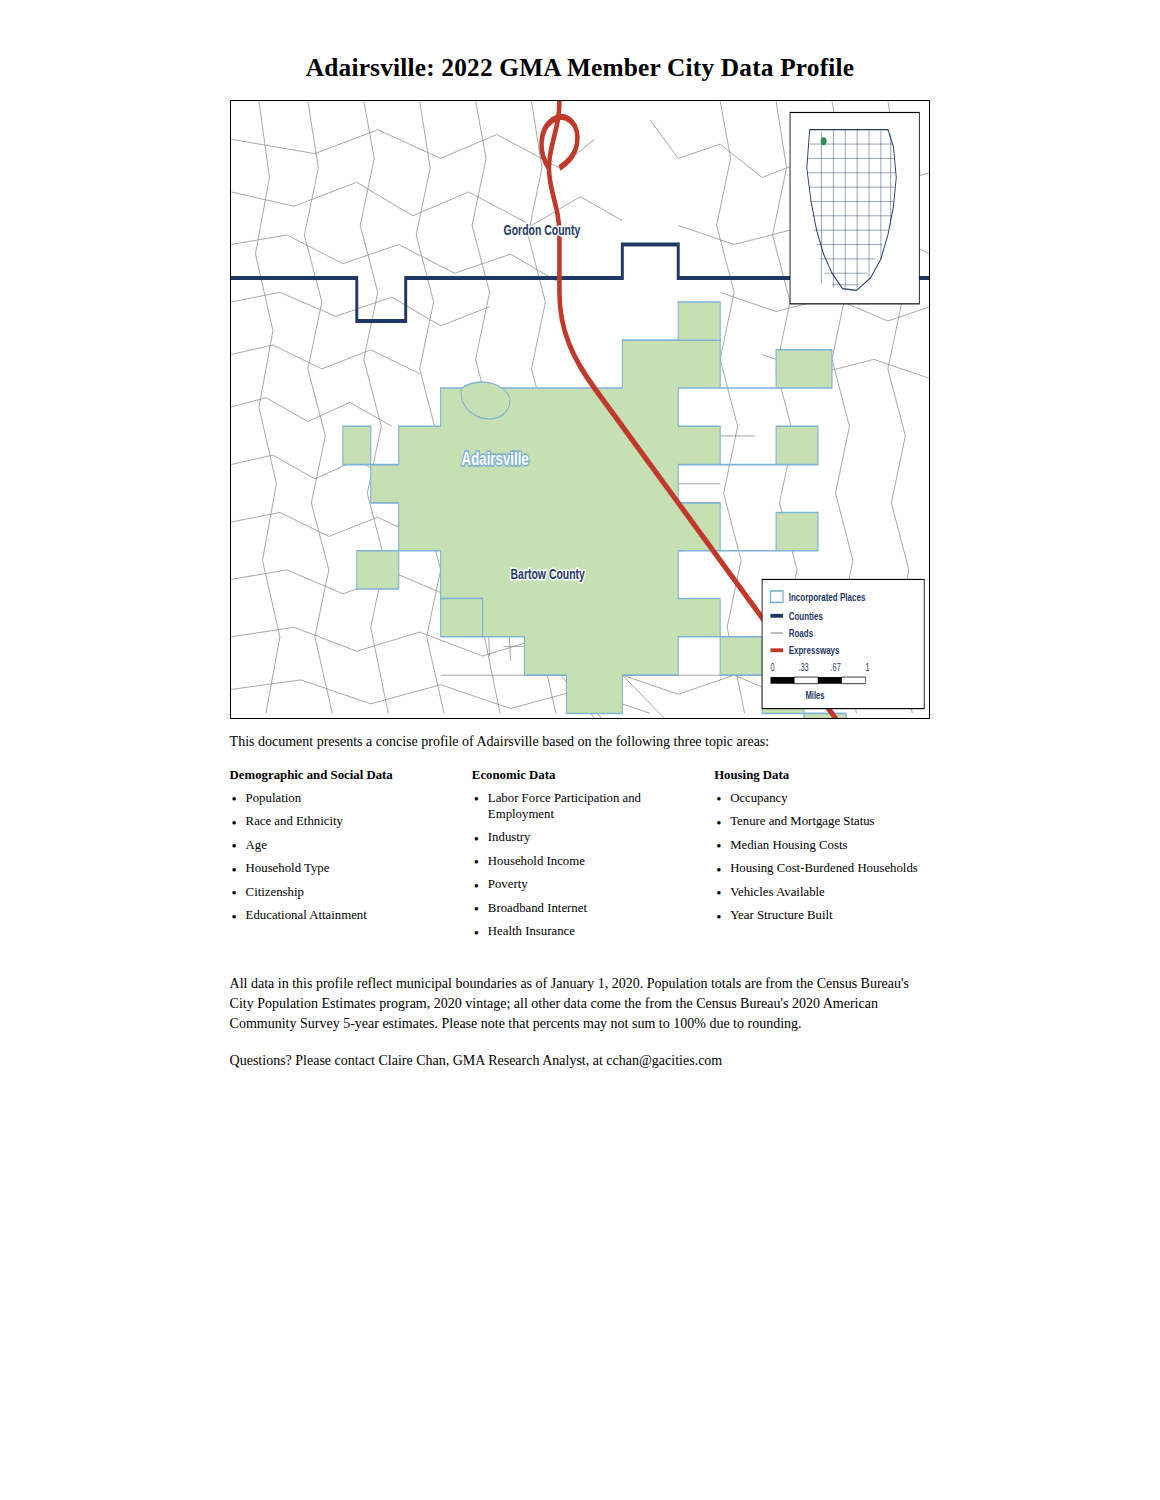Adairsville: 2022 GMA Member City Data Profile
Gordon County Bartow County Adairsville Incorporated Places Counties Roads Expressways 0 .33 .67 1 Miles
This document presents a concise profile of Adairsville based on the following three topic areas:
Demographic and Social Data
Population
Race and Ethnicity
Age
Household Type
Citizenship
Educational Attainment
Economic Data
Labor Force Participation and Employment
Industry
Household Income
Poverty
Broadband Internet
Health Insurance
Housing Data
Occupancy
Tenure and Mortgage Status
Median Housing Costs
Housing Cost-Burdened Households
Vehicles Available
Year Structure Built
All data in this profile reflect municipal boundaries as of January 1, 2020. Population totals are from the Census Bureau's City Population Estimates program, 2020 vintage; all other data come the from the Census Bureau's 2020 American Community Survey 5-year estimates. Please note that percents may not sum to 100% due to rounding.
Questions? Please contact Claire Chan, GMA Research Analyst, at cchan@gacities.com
--
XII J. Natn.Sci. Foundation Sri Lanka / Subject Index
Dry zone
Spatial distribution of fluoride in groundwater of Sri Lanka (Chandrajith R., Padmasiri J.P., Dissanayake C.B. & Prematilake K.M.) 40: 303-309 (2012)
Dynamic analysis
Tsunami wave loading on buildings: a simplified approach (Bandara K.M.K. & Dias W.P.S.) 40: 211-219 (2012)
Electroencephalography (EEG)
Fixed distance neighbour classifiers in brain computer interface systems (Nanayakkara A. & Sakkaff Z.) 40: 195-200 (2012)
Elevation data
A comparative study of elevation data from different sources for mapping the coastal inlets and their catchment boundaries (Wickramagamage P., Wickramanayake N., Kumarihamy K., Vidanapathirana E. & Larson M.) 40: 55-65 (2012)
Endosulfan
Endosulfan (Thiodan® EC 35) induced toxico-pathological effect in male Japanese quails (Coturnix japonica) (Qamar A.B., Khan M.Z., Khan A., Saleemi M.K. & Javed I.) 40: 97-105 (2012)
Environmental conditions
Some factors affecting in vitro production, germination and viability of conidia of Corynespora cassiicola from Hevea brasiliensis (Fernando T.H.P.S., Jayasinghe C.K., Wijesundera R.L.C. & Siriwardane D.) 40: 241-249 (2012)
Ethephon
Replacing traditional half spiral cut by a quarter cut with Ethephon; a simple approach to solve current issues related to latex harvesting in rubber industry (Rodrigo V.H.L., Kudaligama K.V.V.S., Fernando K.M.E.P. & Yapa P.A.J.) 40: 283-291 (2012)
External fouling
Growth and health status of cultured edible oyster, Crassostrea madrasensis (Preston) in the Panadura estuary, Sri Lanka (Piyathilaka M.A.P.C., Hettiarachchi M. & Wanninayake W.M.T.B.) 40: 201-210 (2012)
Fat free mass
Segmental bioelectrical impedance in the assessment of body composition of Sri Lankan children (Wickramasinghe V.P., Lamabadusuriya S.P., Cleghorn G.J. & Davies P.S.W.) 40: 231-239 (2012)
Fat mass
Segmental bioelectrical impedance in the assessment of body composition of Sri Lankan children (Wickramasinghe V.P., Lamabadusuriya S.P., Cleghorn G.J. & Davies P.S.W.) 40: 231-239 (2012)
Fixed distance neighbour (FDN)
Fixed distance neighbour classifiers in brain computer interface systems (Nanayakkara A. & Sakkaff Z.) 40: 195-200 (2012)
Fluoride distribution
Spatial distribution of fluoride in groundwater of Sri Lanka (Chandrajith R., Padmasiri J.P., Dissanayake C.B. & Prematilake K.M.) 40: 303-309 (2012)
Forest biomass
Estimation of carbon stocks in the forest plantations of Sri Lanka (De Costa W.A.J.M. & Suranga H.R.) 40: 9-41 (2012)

**Prompt**
Give back exactly the lines above, from the line containing "Health Insurance" through the line containing "Questions? Please contact", with both end lines and nothing more.

**Your solution**
Health Insurance
Housing Data
Occupancy
Tenure and Mortgage Status
Median Housing Costs
Housing Cost-Burdened Households
Vehicles Available
Year Structure Built
All data in this profile reflect municipal boundaries as of January 1, 2020. Population totals are from the Census Bureau's City Population Estimates program, 2020 vintage; all other data come the from the Census Bureau's 2020 American Community Survey 5-year estimates. Please note that percents may not sum to 100% due to rounding.
Questions? Please contact Claire Chan, GMA Research Analyst, at cchan@gacities.com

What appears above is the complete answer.